By last night, I could barely function. My body was shutting down, and I really did feel somewhat numb. I have a bit of a cold on top of everything else, so when I dropped my flannel pajama pants and stood me and my blue and white polka-dotted panties in the corner, I just prayed fervently he wouldn’t leave me there shivering for very long.

He’d seen me struggling already, of course. He’d done the dishes. He’d set the table. He’d let the dog outside and made sure she came back in. He’d listened as the princess read to me and perhaps heard her say, pity in her voice, that Mama did not have to read. “I’m tired, too, Mama,” she said, pulling the blanket around her and rolling over into her pillow.

So there I was in the corner, thinking of my open laptop upstairs and literally trying not to fall asleep standing up when he said, “That’s enough.” I turned around, he smiled at me and said, “Now, go to bed.”

And all I could think was…thank you.

Sometimes simple instructions are best. He could have kept me up to help – he had to wait up for a very-late conference call for work. He could have let me go upstairs, where I would have stared blindly at SimCity for an hour and nodded off at the keyboard. He could have made me stand there. He could have waited to see if I had gone to get in my bed of my own free will, which I might have done – but I also would have turned on the television.

So I looked at him and said, probably looking as pathetic as I felt, “I need Daddy.”

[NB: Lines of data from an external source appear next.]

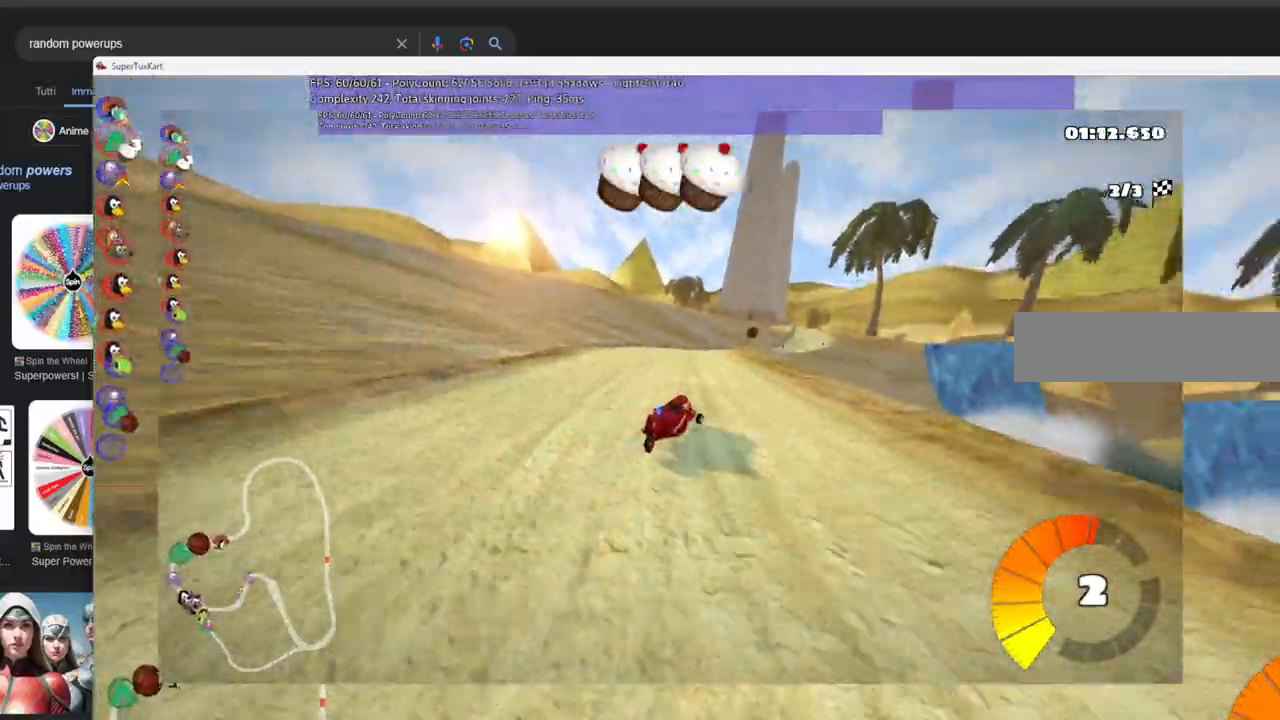
{"keys": ["left", "m", "up"], "events": [[83, "right", "up"]]}
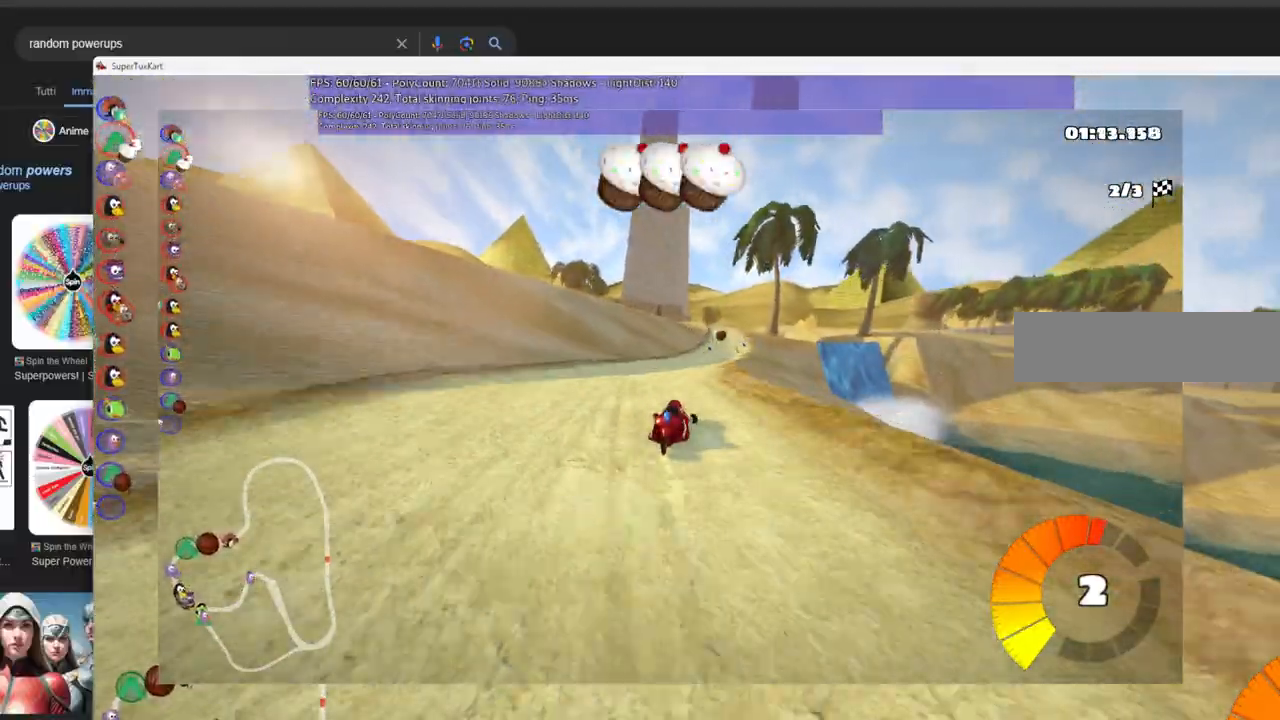
{"keys": ["left", "m", "right", "up"]}
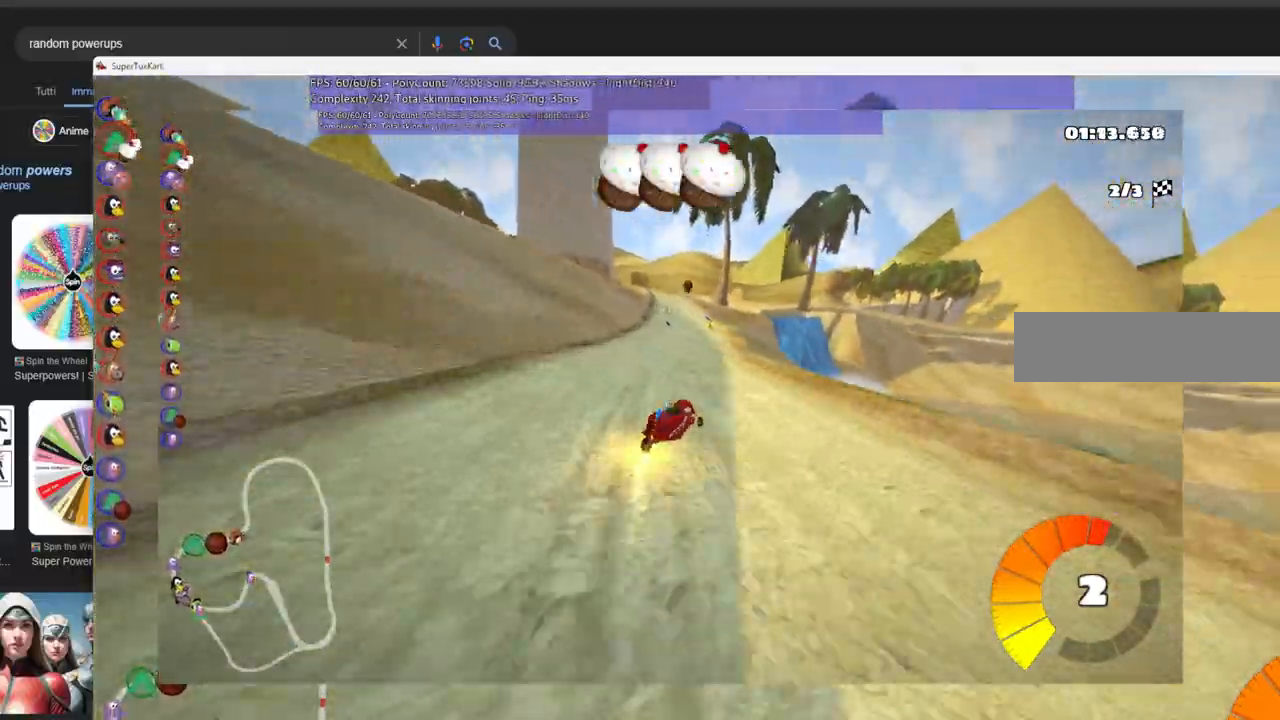
{"keys": ["left", "m", "up"]}
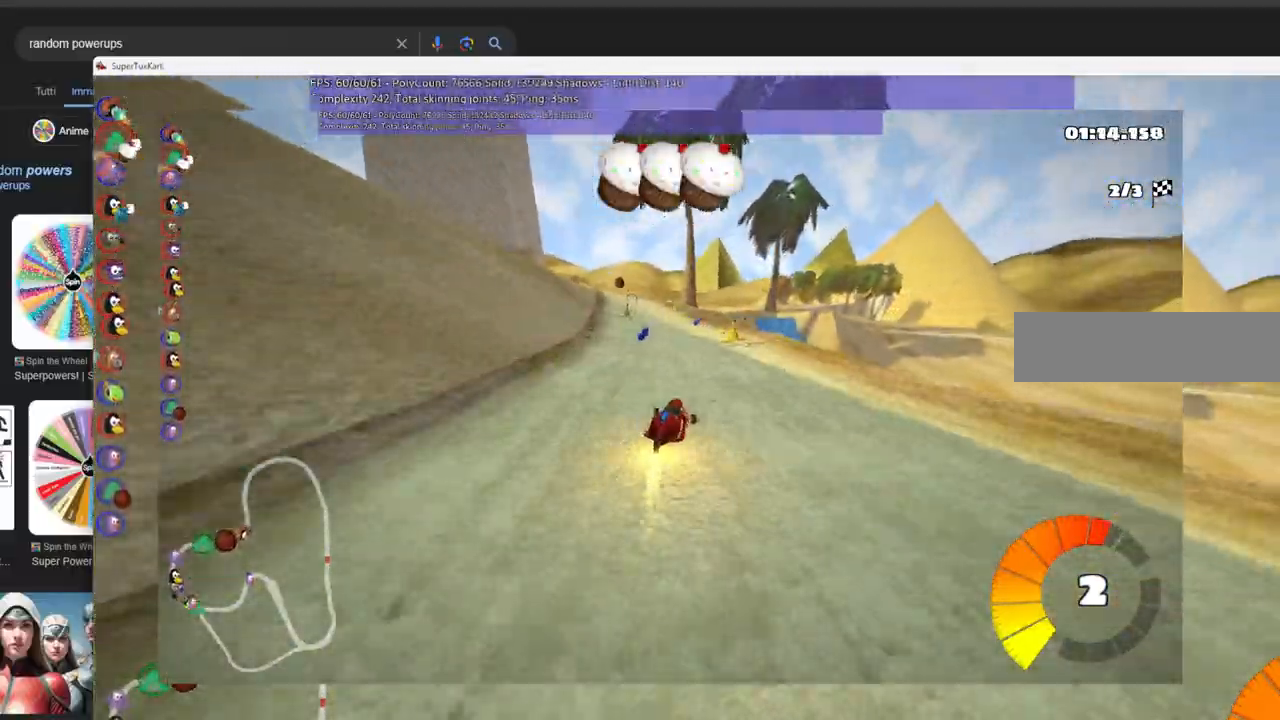
{"keys": ["left", "n", "up"], "events": [[316, "m", "up"], [466, "n", "down"]]}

He held out his arms, held me, and sending me to bed became putting me to bed.

It is a very good bed.

——–
[* Yes, I'm on the Pill to regulate my progesterone production. But it was Day 5 of that week, which is about 3 days late. I didn't want to buy another month's worth if by some miracle I got pregnant on the Pill. But, as I said to Chris, Oh the irony of it! Going on the Pill to have a maybe-pregnancy!]

Coming Home

By Serenity Everton, January 27, 2010 12:48 pm

I was gone for four days. And yet, less than 2 hours after he got home from work Tuesday and I had a welcome home hug, there I was.

Standing in the corner, bare-bottomed.

Again.

I will say, though, that absence makes (at least) the cock grow fond. Cornertime did not, as per our normal custom, turn into spanking time. Ah, no. No, his mind and hands were otherwise occupied, at least until I stopped touching him. Then, and only then, did he flip me over on the bed and smack my backside until he couldn’t wait any longer.

I don’t like being away from Chris. It somehow seems wrong, especially when it is me going away instead of him. I have this odd feeling of desertion, as if I have left him to fend for himself – as if I have prioritized my own self over his. And yet undoubtedly he needs his own soul-time away from me and the exuberant princess. And she needs family time, with her cousins and grandparents and aunts and uncles. The princess and I had many good reasons to go for the weekend, and the reasons to stay home were mostly the ones that link my heart to Chris.

So yes, I went to bed willingly. And stayed in bed after he left it, wishing he was still holding me.

If that sounds pathetic and dependent, so be it. I’ll accept cornertime if I must, if it means I get him.